El embrujo del mandatario de turno

Tradicionalmente —hasta donde yo recuerdo— ningún presidente llega al tercer año de gobierno con tanto respaldo popular. Es casi una ley natural de la política: el entusiasmo inicial se desgasta, las promesas se desinflan, los desencantados se multiplican. Y si hablamos de los expresidentes, el fenómeno se repite, casi como un reflejo latinoamericano: en cuanto dejan el poder, se vuelven los villanos perfectos. La gente los recuerda no por lo que hicieron bien, sino por lo que hizo ruido.

Y que quede claro: este artículo no es para defender expresidentes. Ellos sabrán qué hacer con su historia, con sus aciertos y con sus manchas. Lo que quiero pensar aquí es en el embrujo del mandatario de turno, ese extraño magnetismo que tiene el poder cuando está en presente, cuando aún se ejerce, cuando aún puede repartir favores, micrófonos o miedo.

Hay algo hipnótico en el poder en tiempo real. Un presidente en funciones no se juzga con objetividad, se siente. Es el padre que regaña, el héroe que promete, el enemigo de los “malos”, el vengador que viene a limpiar la casa. No importa si lo logra o no; lo importante es que su narrativa emocione. Y cuando el discurso se vuelve más potente que los hechos, la razón se apaga.

Eso estamos viviendo hoy. No una época de pensamiento político, sino de fe política. Un gobierno sostenido por la emoción, no por los resultados. Un líder que encarna las frustraciones de la gente, que les devuelve el espejo de su enojo y, al hacerlo, los hace sentir comprendidos. No importa si las cifras no cuadran, si los proyectos se caen, si los insultos cruzan la frontera de lo ético. Lo que importa es que grita lo que muchos sienten, aunque no cambie nada.

Ese es el embrujo: la fascinación por quien dice “las cosas como son”, aunque no haga nada distinto.

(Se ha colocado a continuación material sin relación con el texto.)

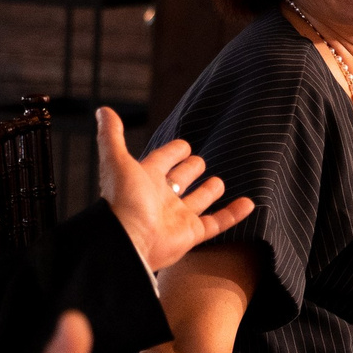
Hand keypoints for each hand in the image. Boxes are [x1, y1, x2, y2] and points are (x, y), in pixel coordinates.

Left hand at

La sensación de fuerza que produce el grito, el placer de ver a alguien humillar al que consideramos culpable. Y mientras tanto, el país se va desgastando entre aplausos, memes y titulares.

El hechizo del poder es temporal, pero profundo. Y mientras dura, distorsiona la percepción. Nos hace ver enemigos donde hay críticos, nos hace creer en milagros que no llegan, nos hace defender lo indefendible solo por no admitir que nos equivocamos.

Y un día —porque siempre llega ese día— el embrujo se rompe. La voz que ayer sonaba heroica empieza a sonar repetida. Las promesas se vuelven excusas. Los gestos dejan de inspirar y empiezan a cansar. Entonces, el mismo pueblo que vitoreaba comienza a mirar hacia otro lado.

Pero esta vez, ojalá aprendamos algo. Ojalá no volvamos a confundir liderazgo con histeria, autoridad con grito, ni decencia con debilidad. Ojalá el próximo presidente —sea quien sea— nos devuelva la serenidad en lugar del espectáculo. Y ojalá nosotros, como pueblo, hayamos aprendido a no enamorarnos tanto del poder en turno.

Porque el amor ciego por el que gobierna hoy, casi siempre termina en la decepción de mañana.